Which is my main critique of this film: what was good, we didn’t have enough of, and we spent too much time having to set up multiple things for them to have an adequate payoff and still fit inside a two and a half hour movie. I’ll say it again: this is a two and a half hour long movie, and it still didn’t have time to fulfill everything properly. In my mind, the Biosyn facility would have been an amazing place to have to hide from raptors or other small predators. Seeing dinosaurs in the snow was cool, but fleeting. The three-way fight between the giant territorial dinosaurs was so cool, but so short that it felt underwhelming. The stakes felt low, because the main characters never really lost anything. This movie had so much potential, and it came so close to living up to it.

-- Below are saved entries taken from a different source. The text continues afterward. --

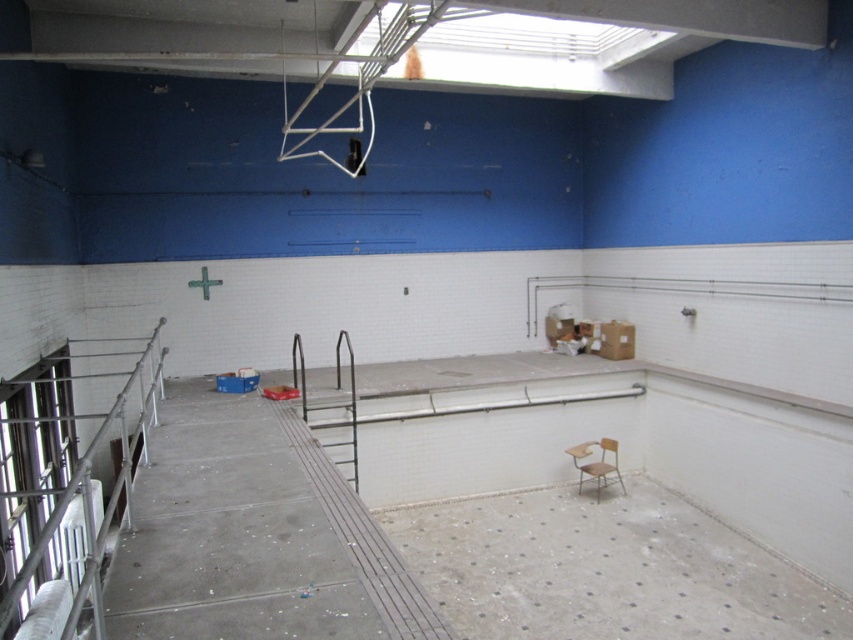
Between silver metallic railing at left and metallic gray rail at center, which one has less height?

With less height is metallic gray rail at center.

Is silver metallic railing at left above metallic gray rail at center?

Yes, silver metallic railing at left is above metallic gray rail at center.

The image size is (853, 640). What are the coordinates of `silver metallic railing at left` in the screenshot? It's located at (68, 484).

The image size is (853, 640). Find the location of `silver metallic railing at left`. silver metallic railing at left is located at coordinates (68, 484).

Does metallic gray rail at center have a greater width compared to wooden chair at center?

In fact, metallic gray rail at center might be narrower than wooden chair at center.

What do you see at coordinates (335, 387) in the screenshot?
I see `metallic gray rail at center` at bounding box center [335, 387].

Locate an element on the screen. The width and height of the screenshot is (853, 640). metallic gray rail at center is located at coordinates (335, 387).

Looking at this image, can you confirm if silver metallic railing at left is shorter than wooden chair at center?

No, silver metallic railing at left is not shorter than wooden chair at center.

Can you confirm if silver metallic railing at left is thinner than wooden chair at center?

Incorrect, silver metallic railing at left's width is not less than wooden chair at center's.

Who is more distant from viewer, [9,532] or [587,445]?

Positioned behind is point [587,445].

Identify the location of silver metallic railing at left. (68, 484).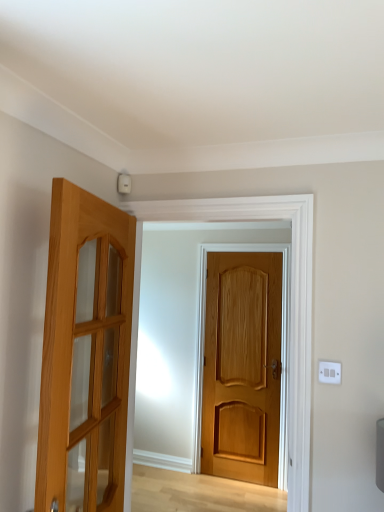
Question: Should I look upward or downward to see light brown wooden door at center, acting as the 2th door starting from the left?

Choices:
 (A) up
 (B) down

Answer: (B)

Question: Does light brown wooden door at center, the 1th door positioned from the back, have a greater width compared to white plastic switch at upper right?

Choices:
 (A) yes
 (B) no

Answer: (A)

Question: Is light brown wooden door at center, acting as the 2th door starting from the left, outside white plastic switch at upper right?

Choices:
 (A) no
 (B) yes

Answer: (B)

Question: Considering the relative positions of light brown wooden door at center, the 1th door positioned from the back, and white plastic switch at upper right in the image provided, is light brown wooden door at center, the 1th door positioned from the back, to the right of white plastic switch at upper right from the viewer's perspective?

Choices:
 (A) no
 (B) yes

Answer: (A)

Question: From a real-world perspective, is light brown wooden door at center, arranged as the second door when viewed from the front, located beneath white plastic switch at upper right?

Choices:
 (A) no
 (B) yes

Answer: (B)

Question: Does light brown wooden door at center, the first door viewed from the right, turn towards white plastic switch at upper right?

Choices:
 (A) yes
 (B) no

Answer: (A)

Question: Is light brown wooden door at center, acting as the 2th door starting from the left, shorter than white plastic switch at upper right?

Choices:
 (A) no
 (B) yes

Answer: (A)

Question: Is white plastic switch at upper right facing towards light brown wooden door at left, marked as the 2th door in a back-to-front arrangement?

Choices:
 (A) no
 (B) yes

Answer: (A)

Question: From the image's perspective, is white plastic switch at upper right located above light brown wooden door at left, which appears as the second door when viewed from the right?

Choices:
 (A) yes
 (B) no

Answer: (B)

Question: Is white plastic switch at upper right far from light brown wooden door at left, placed as the 1th door when sorted from front to back?

Choices:
 (A) no
 (B) yes

Answer: (A)

Question: Can you confirm if white plastic switch at upper right is thinner than light brown wooden door at left, which appears as the second door when viewed from the right?

Choices:
 (A) no
 (B) yes

Answer: (B)

Question: Does white plastic switch at upper right have a lesser height compared to light brown wooden door at left, which appears as the second door when viewed from the right?

Choices:
 (A) yes
 (B) no

Answer: (A)

Question: Considering the relative sizes of white plastic switch at upper right and light brown wooden door at left, which appears as the second door when viewed from the right, in the image provided, is white plastic switch at upper right smaller than light brown wooden door at left, which appears as the second door when viewed from the right,?

Choices:
 (A) no
 (B) yes

Answer: (B)

Question: Is white plastic switch at upper right completely or partially outside of light brown wooden door at center, acting as the 2th door starting from the left?

Choices:
 (A) yes
 (B) no

Answer: (A)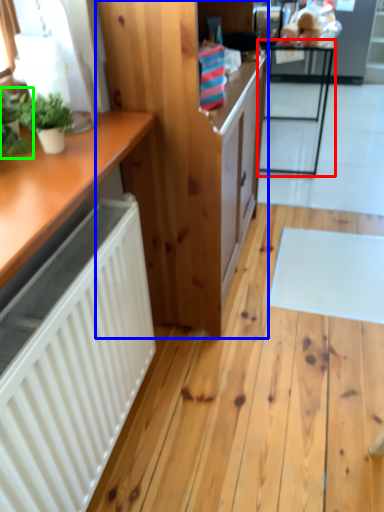
Question: Estimate the real-world distances between objects in this image. Which object is closer to table (highlighted by a red box), cabinetry (highlighted by a blue box) or houseplant (highlighted by a green box)?

Choices:
 (A) cabinetry
 (B) houseplant

Answer: (A)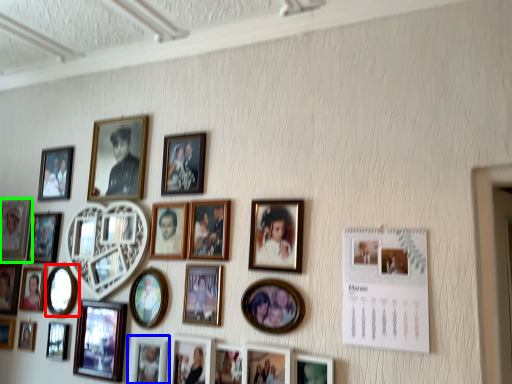
Question: Which object is the farthest from picture frame (highlighted by a red box)? Choose among these: picture frame (highlighted by a blue box) or picture frame (highlighted by a green box).

Choices:
 (A) picture frame
 (B) picture frame

Answer: (A)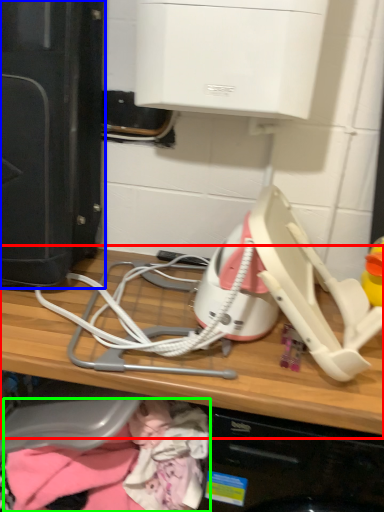
Question: Considering the real-world distances, which object is closest to computer (highlighted by a red box)? home appliance (highlighted by a blue box) or clothing (highlighted by a green box).

Choices:
 (A) home appliance
 (B) clothing

Answer: (B)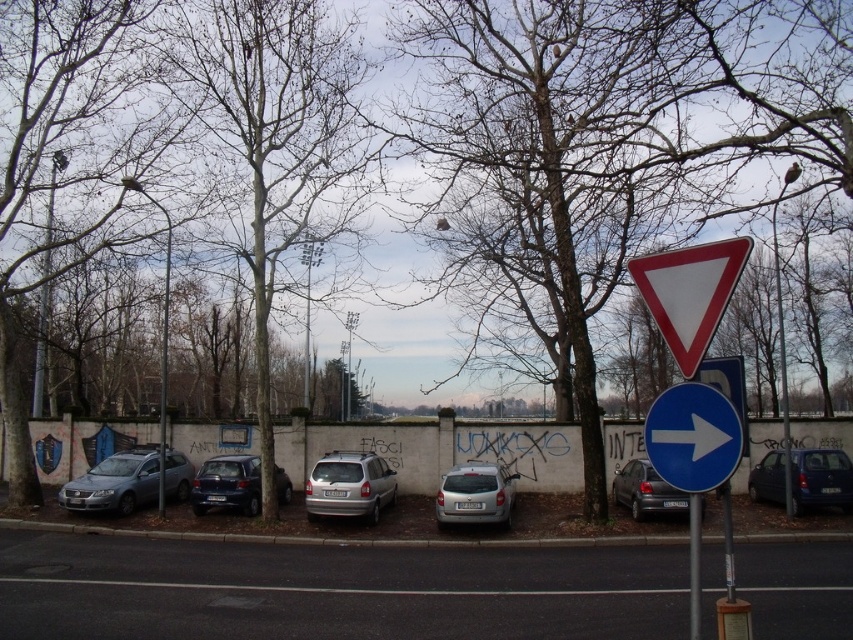
You are a driver approaching the intersection and see the blue glossy arrow at right and the metallic blue hatchback at right. Which object is smaller in size?

The blue glossy arrow at right is smaller in size compared to the metallic blue hatchback at right.

In the scene shown: You are a pedestrian crossing the street and see the white plastic triangle at upper right and the metallic blue hatchback at right. Which object is closer to you?

The white plastic triangle at upper right is closer to you because it is smaller than the metallic blue hatchback at right, which is further away.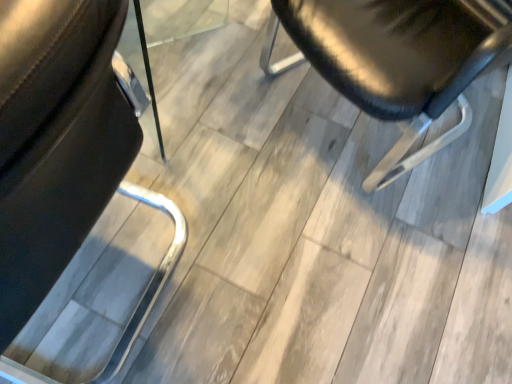
Question: Which direction should I rotate to look at shiny black chair at center, which appears as the first chair when viewed from the right?

Choices:
 (A) right
 (B) left

Answer: (A)

Question: Is black leather chair at left, placed as the 1th chair when sorted from left to right, aimed at shiny black chair at center, which is counted as the second chair, starting from the left?

Choices:
 (A) yes
 (B) no

Answer: (B)

Question: From a real-world perspective, does black leather chair at left, arranged as the second chair when viewed from the right, sit lower than shiny black chair at center, which is counted as the second chair, starting from the left?

Choices:
 (A) no
 (B) yes

Answer: (A)

Question: Does black leather chair at left, arranged as the second chair when viewed from the right, lie in front of shiny black chair at center, which appears as the first chair when viewed from the right?

Choices:
 (A) no
 (B) yes

Answer: (B)

Question: Does black leather chair at left, placed as the 1th chair when sorted from left to right, have a lesser width compared to shiny black chair at center, which appears as the first chair when viewed from the right?

Choices:
 (A) yes
 (B) no

Answer: (A)

Question: Considering the relative sizes of black leather chair at left, placed as the 1th chair when sorted from left to right, and shiny black chair at center, which is counted as the second chair, starting from the left, in the image provided, is black leather chair at left, placed as the 1th chair when sorted from left to right, bigger than shiny black chair at center, which is counted as the second chair, starting from the left,?

Choices:
 (A) no
 (B) yes

Answer: (B)

Question: From the image's perspective, is black leather chair at left, arranged as the second chair when viewed from the right, beneath shiny black chair at center, which is counted as the second chair, starting from the left?

Choices:
 (A) yes
 (B) no

Answer: (A)

Question: Considering the relative sizes of shiny black chair at center, which appears as the first chair when viewed from the right, and black leather chair at left, placed as the 1th chair when sorted from left to right, in the image provided, is shiny black chair at center, which appears as the first chair when viewed from the right, smaller than black leather chair at left, placed as the 1th chair when sorted from left to right,?

Choices:
 (A) yes
 (B) no

Answer: (A)

Question: From the image's perspective, is shiny black chair at center, which appears as the first chair when viewed from the right, below black leather chair at left, arranged as the second chair when viewed from the right?

Choices:
 (A) no
 (B) yes

Answer: (A)

Question: Is shiny black chair at center, which is counted as the second chair, starting from the left, wider than black leather chair at left, placed as the 1th chair when sorted from left to right?

Choices:
 (A) no
 (B) yes

Answer: (B)

Question: From a real-world perspective, is shiny black chair at center, which appears as the first chair when viewed from the right, over black leather chair at left, arranged as the second chair when viewed from the right?

Choices:
 (A) no
 (B) yes

Answer: (A)

Question: Is shiny black chair at center, which appears as the first chair when viewed from the right, at the left side of black leather chair at left, placed as the 1th chair when sorted from left to right?

Choices:
 (A) yes
 (B) no

Answer: (B)

Question: From the image's perspective, would you say shiny black chair at center, which appears as the first chair when viewed from the right, is positioned over black leather chair at left, arranged as the second chair when viewed from the right?

Choices:
 (A) yes
 (B) no

Answer: (A)

Question: Does point (96, 192) appear closer or farther from the camera than point (445, 81)?

Choices:
 (A) farther
 (B) closer

Answer: (B)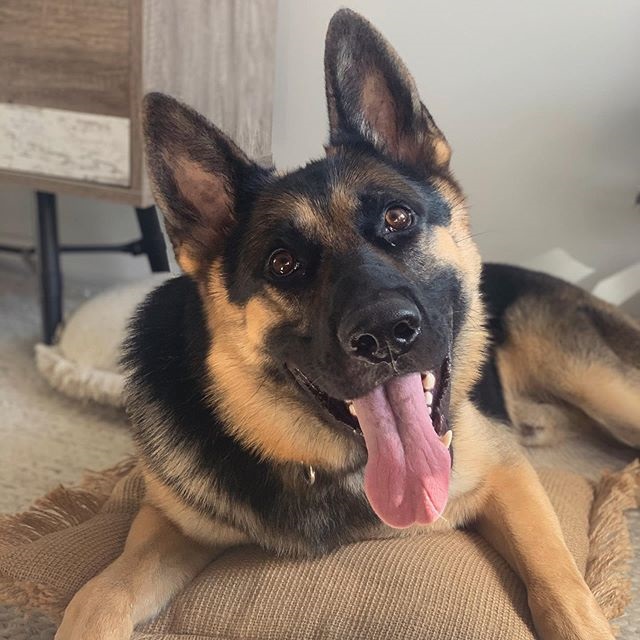
Where is `tan carpet`? The height and width of the screenshot is (640, 640). tan carpet is located at coordinates (58, 452).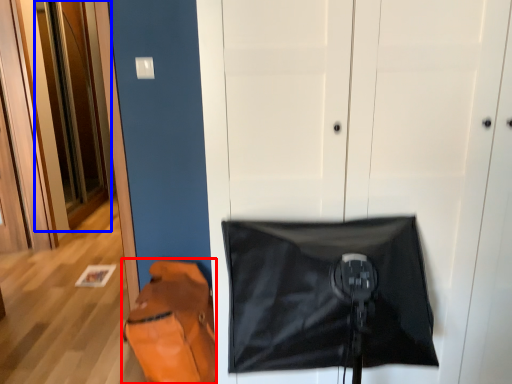
Question: Among these objects, which one is farthest to the camera, messenger bag (highlighted by a red box) or door (highlighted by a blue box)?

Choices:
 (A) messenger bag
 (B) door

Answer: (B)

All in all, would I recommend Jurassic World: Dominion? You know, even after all that fell short, and some of the forced, preachy moments about dinosaurs living in harmony with people, which seemed contradicted by three quarters of the movie, I still am brought back to those special moments. The baby Nasutoceratops, the Apatosaurus, the relationship with the two Velociraptors Blue and Beta, the terrifying moments with T-rex, Giganotosaurus, Therizinosaurus, seeing the old cast with the new: even with all the ambition tying it down, it still manages to capture the magic. Like an animal in captivity, we see some of the magnificence of the creature, but never its full potential. Which, ironically, is the opposite of what the movie should have been about: letting the dinosaurs live freely, finally. Still, I’d come back to see it again, even if I have to look past some things. It still has some of the magic, which is why audiences received it better than the critics. If you love Jurassic Park, this is something you have to see. If not, well, I think you’ll at least find a few things you’ll really like.